* TO-DO ITEM *
Gather every line of the records that contains the string "advertcn".

━━━ RECORDS SUPPLIED ━━━

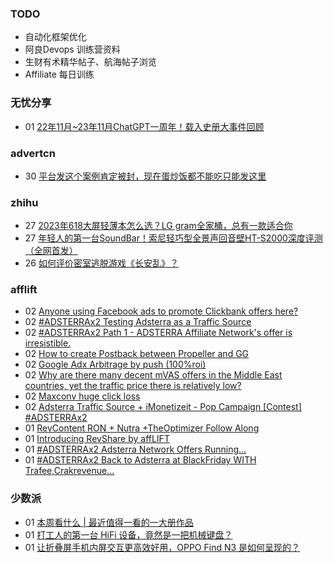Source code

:### TODO
-  自动化框架优化
-  阿良Devops 训练营资料
-  生财有术精华帖子、航海帖子浏览
-  Affiliate 每日训练

### 无忧分享
<!-- ruyo:START -->
-  01 [22年11月~23年11月ChatGPT一周年！载入史册大事件回顾](https://51.ruyo.net/18557.html)<!-- ruyo:END -->

### advertcn
<!-- advertcn:START -->
-  30 [平台发这个案例肯定被封，现在蛋炒饭都不能吃只能发这里](https://www.advertcn.com/forum.php?mod=viewthread&tid=113138)<!-- advertcn:END -->

### zhihu
<!-- zhihu:START -->
-  27 [2023年618大屏轻薄本怎么选？LG gram全家桶，总有一款适合你](http://zhuanlan.zhihu.com/p/632641888?utm_campaign=rss&utm_medium=rss&utm_source=rss&utm_content=title)
-  27 [年轻人的第一台SoundBar！索尼轻巧型全景声回音壁HT-S2000深度评测（全网首发）](http://zhuanlan.zhihu.com/p/630990296?utm_campaign=rss&utm_medium=rss&utm_source=rss&utm_content=title)
-  26 [如何评价密室逃脱游戏《长安乱》？](http://www.zhihu.com/question/563950552/answer/3045961312?utm_campaign=rss&utm_medium=rss&utm_source=rss&utm_content=title)<!-- zhihu:END -->

### afflift
<!-- afflift:START -->
-  02 [Anyone using Facebook ads to promote Clickbank offers here?](https://afflift.com/f/threads/anyone-using-facebook-ads-to-promote-clickbank-offers-here.12072/)
-  02 [#ADSTERRAx2 Testing Adsterra as a Traffic Source](https://afflift.com/f/threads/adsterrax2-testing-adsterra-as-a-traffic-source.11955/)
-  02 [#ADSTERRAx2 Path 1 - ADSTERRA Affiliate Network&#39;s offer is irresistible.](https://afflift.com/f/threads/adsterrax2-path-1-adsterra-affiliate-networks-offer-is-irresistible.11985/)
-  02 [How to create Postback between Propeller and GG](https://afflift.com/f/threads/how-to-create-postback-between-propeller-and-gg.12156/)
-  02 [Google Adx Arbitrage by push &lpar;100%roi&rpar;](https://afflift.com/f/threads/google-adx-arbitrage-by-push-100-roi.12165/)
-  02 [Why are there many decent mVAS offers in the Middle East countries, yet the traffic price there is relatively low?](https://afflift.com/f/threads/why-are-there-many-decent-mvas-offers-in-the-middle-east-countries-yet-the-traffic-price-there-is-relatively-low.12099/)
-  02 [Maxconv huge click loss](https://afflift.com/f/threads/maxconv-huge-click-loss.12171/)
-  02 [Adsterra Traffic Source + iMonetizeit - Pop Campaign [Contest] #ADSTERRAx2](https://afflift.com/f/threads/adsterra-traffic-source-imonetizeit-pop-campaign-contest-adsterrax2.12143/)
-  01 [RevContent RON + Nutra +TheOptimizer Follow Along](https://afflift.com/f/threads/revcontent-ron-nutra-theoptimizer-follow-along.7210/)
-  01 [Introducing RevShare by affLIFT](https://afflift.com/f/threads/introducing-revshare-by-afflift.11814/)
-  01 [#ADSTERRAx2 Adsterra Network Offers Running...](https://afflift.com/f/threads/adsterrax2-adsterra-network-offers-running.12160/)
-  01 [#ADSTERRAx2 Back to Adsterra at BlackFriday WITH Trafee,Crakrevenue...](https://afflift.com/f/threads/adsterrax2-back-to-adsterra-at-blackfriday-with-trafee-crakrevenue.12115/)<!-- afflift:END -->

### 少数派
<!-- sspai:START -->
-  01 [本周看什么 | 最近值得一看的一大册作品](https://sspai.com/post/84770)
-  01 [打工人的第一台 HiFi 设备，竟然是一把机械键盘？](https://sspai.com/post/84763)
-  01 [让折叠屏手机内屏交互更高效好用，OPPO Find N3 是如何呈现的？](https://sspai.com/post/84733)<!-- sspai:END -->
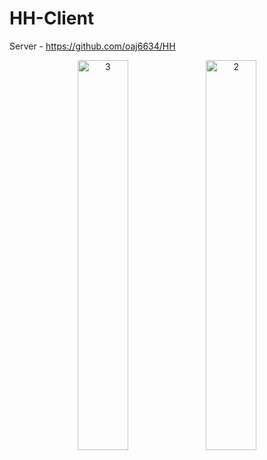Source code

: # HH-Client

Server - https://github.com/oaj6634/HH


<p align="center" width="100%">
    <img width="40%" alt="3" src="https://user-images.githubusercontent.com/71820026/161243988-1d472796-224e-4cec-a65b-6031a4829d78.png">
    <img width="40%" alt="2" src="https://user-images.githubusercontent.com/71820026/161221869-8d1b5601-555f-4f4c-9b29-984992e9519b.png">
</p>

━━━

* FINAL ANSWER *
### advertcn
<!-- advertcn:START -->
-  30 [平台发这个案例肯定被封，现在蛋炒饭都不能吃只能发这里](https://www.advertcn.com/forum.php?mod=viewthread&tid=113138)<!-- advertcn:END -->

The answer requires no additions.